MikeStall / DataTable

Class library for working with tabular data, especially CSV files
Apache License 2.0
150 stars 63 forks source link

Allow for different separators #3

Closed munissor closed 12 years ago

munissor commented 12 years ago

Hi Mike,

at the moment the library supports only commas and tabs as separators. Would be nice to allow users of the library to specify custom separator.

Software like Excel, Open Office, Libre Office, ... use the list separator of the system locale when exporting as CSV (in Italian the separator is ';' ).

Riccardo

MikeStall commented 12 years ago

Good point, thanks. The underlying parser actually supports this (https://github.com/MikeStall/DataTable/blob/master/Sources/DataAccess/Readers.cs ), but it's not surfaced up to the public builder functions.

One possible fix would be to append Reader.GuessSeparateFromHeaderRow to check for ';'. This is an internal function called when the reader tries to guess the delimiter from the file contents. If this were updated, then DataTable.New.Read() would automatically pick up a ';' if it appeared in the header row.

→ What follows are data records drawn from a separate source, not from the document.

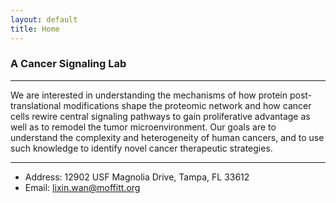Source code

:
 ```yaml
---
layout: default
title: Home
---
```


###  A Cancer Signaling Lab
* * *
We are interested in understanding the mechanisms of how protein post-translational modifications shape the proteomic network and how cancer cells rewire central signaling pathways to gain proliferative advantage as well as to remodel the tumor microenvironment. Our goals are to understand the complexity and heterogeneity of human cancers, and to use such knowledge to identify novel cancer therapeutic strategies.
* * *
- Address: 12902 USF Magnolia Drive, Tampa, FL 33612
- Email: lixin.wan@moffitt.org
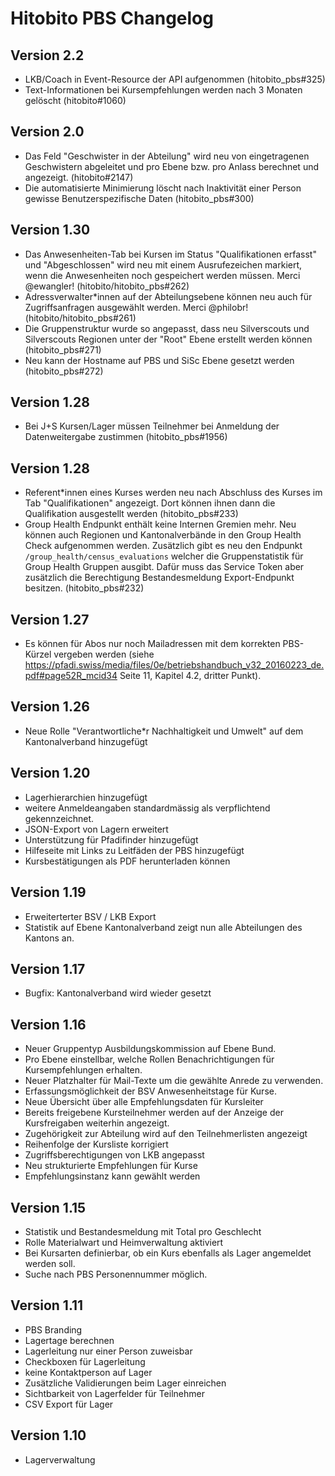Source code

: # Hitobito PBS Changelog

## Version 2.2

*   LKB/Coach in Event-Resource der API aufgenommen (hitobito_pbs#325)
*   Text-Informationen bei Kursempfehlungen werden nach 3 Monaten gelöscht (hitobito#1060)

## Version 2.0

*   Das Feld "Geschwister in der Abteilung" wird neu von eingetragenen Geschwistern abgeleitet und pro Ebene bzw. pro Anlass berechnet und angezeigt. (hitobito#2147)
*   Die automatisierte Minimierung löscht nach Inaktivität einer Person gewisse Benutzerspezifische Daten (hitobito_pbs#300)

## Version 1.30

*   Das Anwesenheiten-Tab bei Kursen im Status "Qualifikationen erfasst" und "Abgeschlossen" wird neu mit einem Ausrufezeichen markiert, wenn die Anwesenheiten noch gespeichert werden müssen. Merci @ewangler! (hitobito/hitobito_pbs#262)
*   Adressverwalter\*innen auf der Abteilungsebene können neu auch für Zugriffsanfragen ausgewählt werden. Merci @philobr! (hitobito/hitobito_pbs#261)
*   Die Gruppenstruktur wurde so angepasst, dass neu Silverscouts und Silverscouts Regionen unter der "Root" Ebene erstellt werden können (hitobito_pbs#271)
*   Neu kann der Hostname auf PBS und SiSc Ebene gesetzt werden (hitobito_pbs#272)

## Version 1.28

*   Bei J+S Kursen/Lager müssen Teilnehmer bei Anmeldung der Datenweitergabe zustimmen (hitobito_pbs#1956)

## Version 1.28

*   Referent*innen eines Kurses werden neu nach Abschluss des Kurses im Tab "Qualifikationen" angezeigt. Dort können ihnen dann die Qualifikation ausgestellt werden (hitobito_pbs#233)
*   Group Health Endpunkt enthält keine Internen Gremien mehr. Neu können auch Regionen und Kantonalverbände in den Group Health Check aufgenommen werden. Zusätzlich gibt es neu den Endpunkt `/group_health/census_evaluations` welcher die Gruppenstatistik für Group Health Gruppen ausgibt. Dafür muss das Service Token aber zusätzlich die Berechtigung Bestandesmeldung Export-Endpunkt besitzen. (hitobito_pbs#232)

## Version 1.27

*   Es können für Abos nur noch Mailadressen mit dem korrekten PBS-Kürzel vergeben werden (siehe https://pfadi.swiss/media/files/0e/betriebshandbuch_v32_20160223_de.pdf#page52R_mcid34 Seite 11, Kapitel 4.2, dritter Punkt).

## Version 1.26

*   Neue Rolle "Verantwortliche*r Nachhaltigkeit und Umwelt" auf dem Kantonalverband hinzugefügt

## Version 1.20

*   Lagerhierarchien hinzugefügt
*   weitere Anmeldeangaben standardmässig als verpflichtend gekennzeichnet.
*   JSON-Export von Lagern erweitert
*   Unterstützung für Pfadifinder hinzugefügt
*   Hilfeseite mit Links zu Leitfäden der PBS hinzugefügt
*   Kursbestätigungen als PDF herunterladen können


## Version 1.19

*   Erweiterterter BSV / LKB Export
*   Statistik auf Ebene Kantonalverband zeigt nun alle Abteilungen des Kantons an.


## Version 1.17

*   Bugfix: Kantonalverband wird wieder gesetzt


## Version 1.16

*   Neuer Gruppentyp Ausbildungskommission auf Ebene Bund.
*   Pro Ebene einstellbar, welche Rollen Benachrichtigungen für Kursempfehlungen erhalten.
*   Neuer Platzhalter für Mail-Texte um die gewählte Anrede zu verwenden.
*   Erfassungsmöglichkeit der BSV Anwesenheitstage für Kurse.
*   Neue Übersicht über alle Empfehlungsdaten für Kursleiter
*   Bereits freigebene Kursteilnehmer werden auf der Anzeige der Kursfreigaben weiterhin angezeigt.
*   Zugehörigkeit zur Abteilung wird auf den Teilnehmerlisten angezeigt
*   Reihenfolge der Kursliste korrigiert
*   Zugriffsberechtigungen von LKB angepasst
*   Neu strukturierte Empfehlungen für Kurse
*   Empfehlungsinstanz kann gewählt werden


## Version 1.15

*   Statistik und Bestandesmeldung mit Total pro Geschlecht
*   Rolle Materialwart und Heimverwaltung aktiviert
*   Bei Kursarten definierbar, ob ein Kurs ebenfalls als Lager angemeldet werden soll.
*   Suche nach PBS Personennummer möglich.


## Version 1.11

*   PBS Branding
*   Lagertage berechnen
*   Lagerleitung nur einer Person zuweisbar
*   Checkboxen für Lagerleitung
*   keine Kontaktperson auf Lager
*   Zusätzliche Validierungen beim Lager einreichen
*   Sichtbarkeit von Lagerfelder für Teilnehmer
*   CSV Export für Lager


## Version 1.10

*   Lagerverwaltung
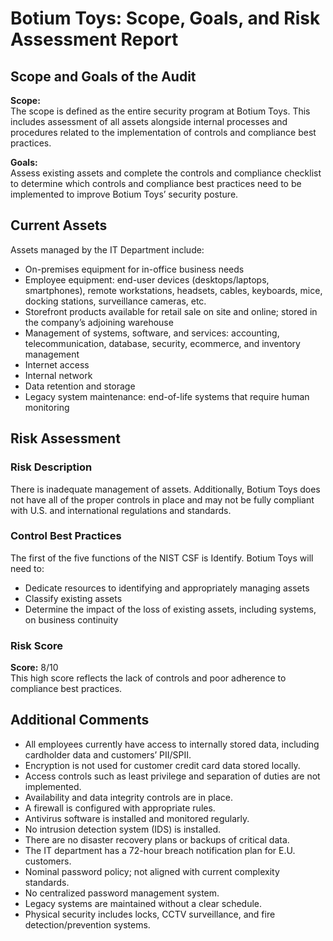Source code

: # Botium Toys: Scope, Goals, and Risk Assessment Report
## Scope and Goals of the Audit
**Scope:**  
The scope is defined as the entire security program at Botium Toys. This includes assessment of all assets alongside internal processes and procedures related to the implementation of controls and compliance best practices.

**Goals:**  
Assess existing assets and complete the controls and compliance checklist to determine which controls and compliance best practices need to be implemented to improve Botium Toys’ security posture.

## Current Assets
Assets managed by the IT Department include:
- On-premises equipment for in-office business needs  
- Employee equipment: end-user devices (desktops/laptops, smartphones), remote workstations, headsets, cables, keyboards, mice, docking stations, surveillance cameras, etc.  
- Storefront products available for retail sale on site and online; stored in the company’s adjoining warehouse  
- Management of systems, software, and services: accounting, telecommunication, database, security, ecommerce, and inventory management  
- Internet access  
- Internal network  
- Data retention and storage  
- Legacy system maintenance: end-of-life systems that require human monitoring  

## Risk Assessment
### Risk Description
There is inadequate management of assets. Additionally, Botium Toys does not have all of the proper controls in place and may not be fully compliant with U.S. and international regulations and standards.

### Control Best Practices
The first of the five functions of the NIST CSF is Identify. Botium Toys will need to:
- Dedicate resources to identifying and appropriately managing assets  
- Classify existing assets  
- Determine the impact of the loss of existing assets, including systems, on business continuity  

### Risk Score
**Score:** 8/10  
This high score reflects the lack of controls and poor adherence to compliance best practices.

## Additional Comments
- All employees currently have access to internally stored data, including cardholder data and customers’ PII/SPII.  
- Encryption is not used for customer credit card data stored locally.  
- Access controls such as least privilege and separation of duties are not implemented.  
- Availability and data integrity controls are in place.  
- A firewall is configured with appropriate rules.  
- Antivirus software is installed and monitored regularly.  
- No intrusion detection system (IDS) is installed.  
- There are no disaster recovery plans or backups of critical data.  
- The IT department has a 72-hour breach notification plan for E.U. customers.  
- Nominal password policy; not aligned with current complexity standards.  
- No centralized password management system.  
- Legacy systems are maintained without a clear schedule.  
- Physical security includes locks, CCTV surveillance, and fire detection/prevention systems.
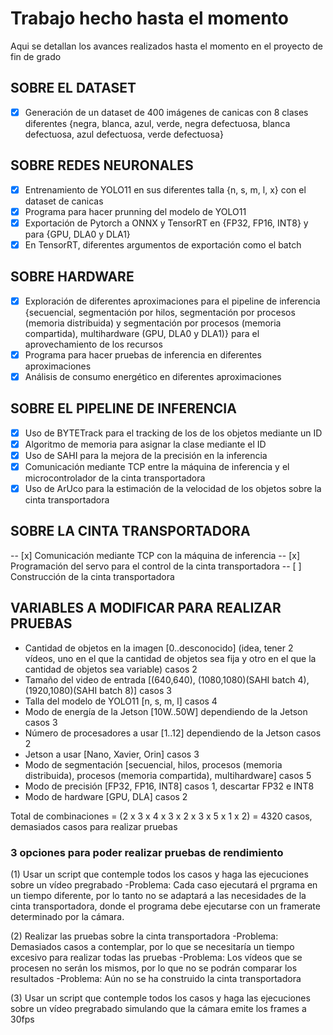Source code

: # Trabajo hecho hasta el momento

Aqui se detallan los avances realizados hasta el momento en el proyecto de fin de grado

## SOBRE EL DATASET

- [x] Generación de un dataset de 400 imágenes de canicas con 8 clases diferentes {negra, blanca, azul, verde, negra defectuosa, blanca defectuosa, azul defectuosa, verde defectuosa}

## SOBRE REDES NEURONALES

- [x] Entrenamiento de YOLO11 en sus diferentes talla {n, s, m, l, x} con el dataset de canicas
- [x] Programa para hacer prunning del modelo de YOLO11
- [x] Exportación de Pytorch a ONNX y TensorRT en {FP32, FP16, INT8} y para {GPU, DLA0 y DLA1}
- [x] En TensorRT, diferentes argumentos de exportación como el batch

## SOBRE HARDWARE

- [x] Exploración de diferentes aproximaciones para el pipeline de inferencia {secuencial, segmentación por hilos, segmentación por procesos (memoria distribuida) y segmentación por procesos (memoria compartida), multihardware (GPU, DLA0 y DLA1)} para el aprovechamiento de los recursos
- [x] Programa para hacer pruebas de inferencia en diferentes aproximaciones
- [x] Análisis de consumo energético en diferentes aproximaciones

## SOBRE EL PIPELINE DE INFERENCIA

- [x] Uso de BYTETrack para el tracking de los de los objetos mediante un ID
- [x] Algoritmo de memoria para asignar la clase mediante el ID
- [x] Uso de SAHI para la mejora de la precisión en la inferencia
- [x] Comunicación mediante TCP entre la máquina de inferencia y el microcontrolador de la cinta transportadora
- [x] Uso de ArUco para la estimación de la velocidad de los objetos sobre la cinta transportadora

## SOBRE LA CINTA TRANSPORTADORA

-- [x] Comunicación mediante TCP con la máquina de inferencia
-- [x] Programación del servo para el control de la cinta transportadora
-- [ ] Construcción de la cinta transportadora

## VARIABLES A MODIFICAR PARA REALIZAR PRUEBAS

- Cantidad de objetos en la imagen [0..desconocido] (idea, tener 2 vídeos, uno en el que la cantidad de objetos sea fija y otro en el que la cantidad de objetos sea variable) casos 2
- Tamaño del video de entrada [(640,640), (1080,1080)(SAHI batch 4), (1920,1080)(SAHI batch 8)] casos 3
- Talla del modelo de YOLO11 [n, s, m, l] casos 4
- Modo de energía de la Jetson [10W..50W] dependiendo de la Jetson casos 3
- Número de procesadores a usar [1..12] dependiendo de la Jetson casos 2
- Jetson a usar [Nano, Xavier, Orin] casos 3
- Modo de segmentación [secuencial, hilos, procesos (memoria distribuida), procesos (memoria compartida), multihardware] casos 5
- Modo de precisión [FP32, FP16, INT8] casos 1, descartar FP32 e INT8
- Modo de hardware [GPU, DLA] casos 2

Total de combinaciones = (2 x 3 x 4 x 3 x 2 x 3 x 5 x 1 x 2) = 4320 casos, demasiados casos para realizar pruebas 

### 3 opciones para poder realizar pruebas de rendimiento

(1) Usar un script que contemple todos los casos y haga las ejecuciones sobre un vídeo pregrabado
    -Problema: Cada caso ejecutará el prgrama en un tiempo diferente, por lo tanto no se adaptará a las necesidades de la cinta transportadora, donde el programa debe ejecutarse con un framerate determinado por la cámara.

(2) Realizar las pruebas sobre la cinta transportadora
    -Problema: Demasiados casos a contemplar, por lo que se necesitaría un tiempo excesivo para realizar todas las pruebas
    -Problema: Los vídeos que se procesen no serán los mismos, por lo que no se podrán comparar los resultados
    -Problema: Aún no se ha construido la cinta transportadora

(3) Usar un script que contemple todos los casos y haga las ejecuciones sobre un vídeo pregrabado simulando que la cámara emite los frames a 30fps
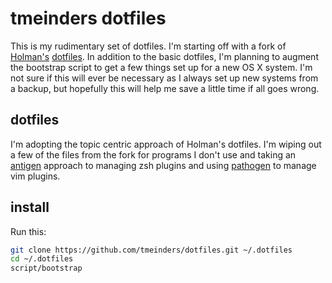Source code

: # tmeinders dotfiles

This is my rudimentary set of dotfiles. I'm starting off with a fork of 
[Holman's](https://github.com/holman) 
[dotfiles](https://github.com/holman/dotfiles).
In addition to the basic dotfiles, I'm planning to augment the bootstrap script
to get a few things set up for a new OS X system. I'm not sure if this will
ever be necessary as I always set up new systems from a backup, but hopefully
this will help me save a little time if all goes wrong.

## dotfiles

I'm adopting the topic centric approach of Holman's dotfiles. I'm wiping out
a few of the files from the fork for programs I don't use and taking an 
[antigen](https://github.com/zsh-users/antigen) approach to managing zsh
plugins and using [pathogen](https://github.com/tpope/vim-pathogen) to manage
vim plugins.

## install

Run this:

```sh
git clone https://github.com/tmeinders/dotfiles.git ~/.dotfiles
cd ~/.dotfiles
script/bootstrap
```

If you want to make a patch for that, I'd accept it.

Another fix would be to surface the delimiter parameter in the builder functions in https://github.com/MikeStall/DataTable/blob/master/Sources/DataAccess/DataTableBuilder.cs.

MikeStall commented 12 years ago

Just pushed a fix.

  1. default guess will now look for semicolons (lower priority than a comma)
  2. Added a new overload to DataTable.New.Read that explicitly takes in a delimiter so you can pass anything.